Return only the number of lines in the material below holding the string "CROSS".
--- DATA FOR THE TASK Enclosed Below ---
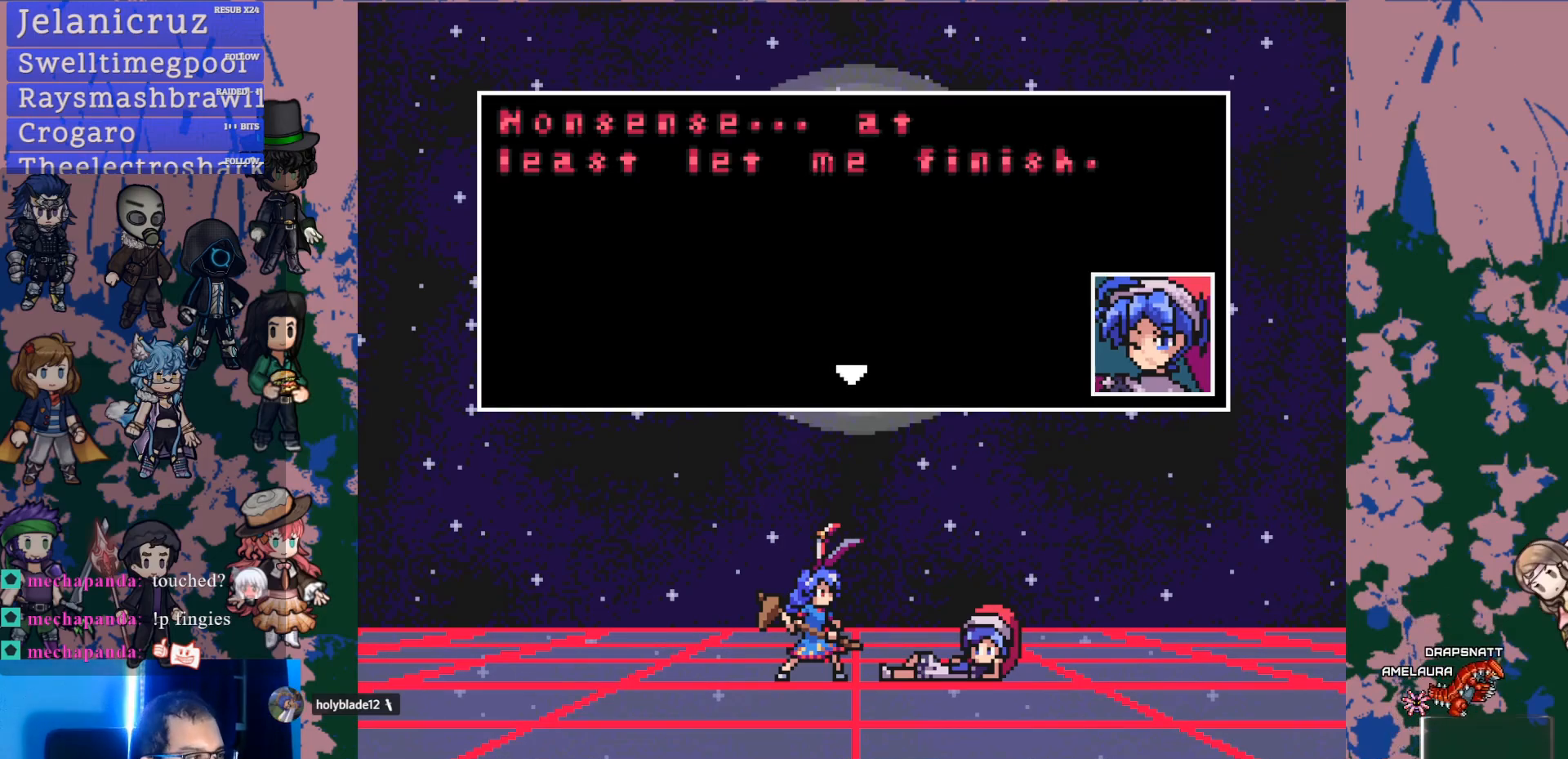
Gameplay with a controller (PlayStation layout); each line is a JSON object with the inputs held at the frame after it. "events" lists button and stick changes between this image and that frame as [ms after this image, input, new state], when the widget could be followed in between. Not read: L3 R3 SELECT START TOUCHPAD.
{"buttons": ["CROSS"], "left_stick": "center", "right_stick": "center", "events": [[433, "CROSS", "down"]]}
--- End of Enclosed DATA FOR THE TASK ---
--- DATA FOR THE TASK Enclosed Below ---
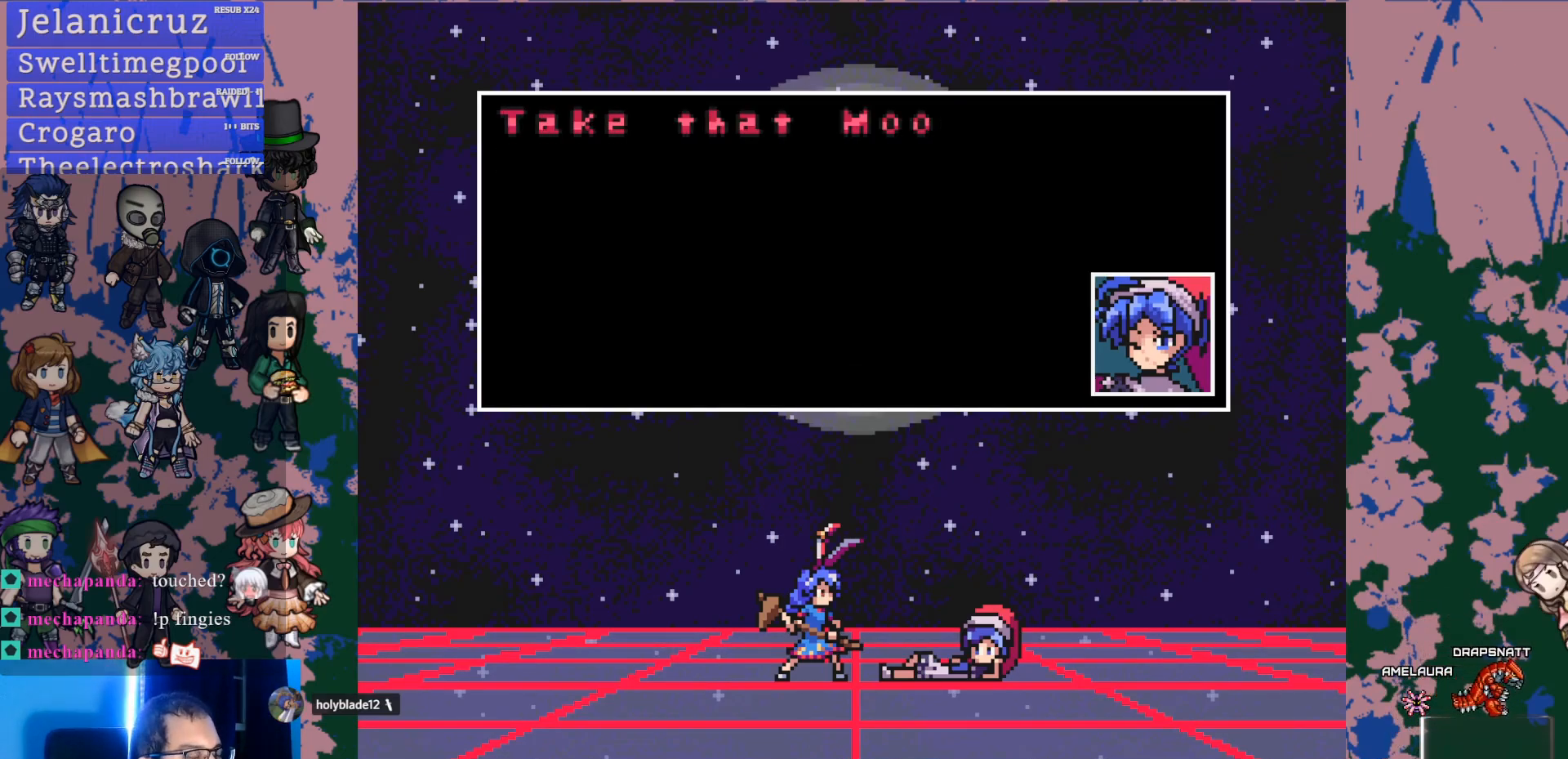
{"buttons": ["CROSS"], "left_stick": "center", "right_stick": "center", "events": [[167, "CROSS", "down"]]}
--- End of Enclosed DATA FOR THE TASK ---
EXERCISE RESPONSE: 2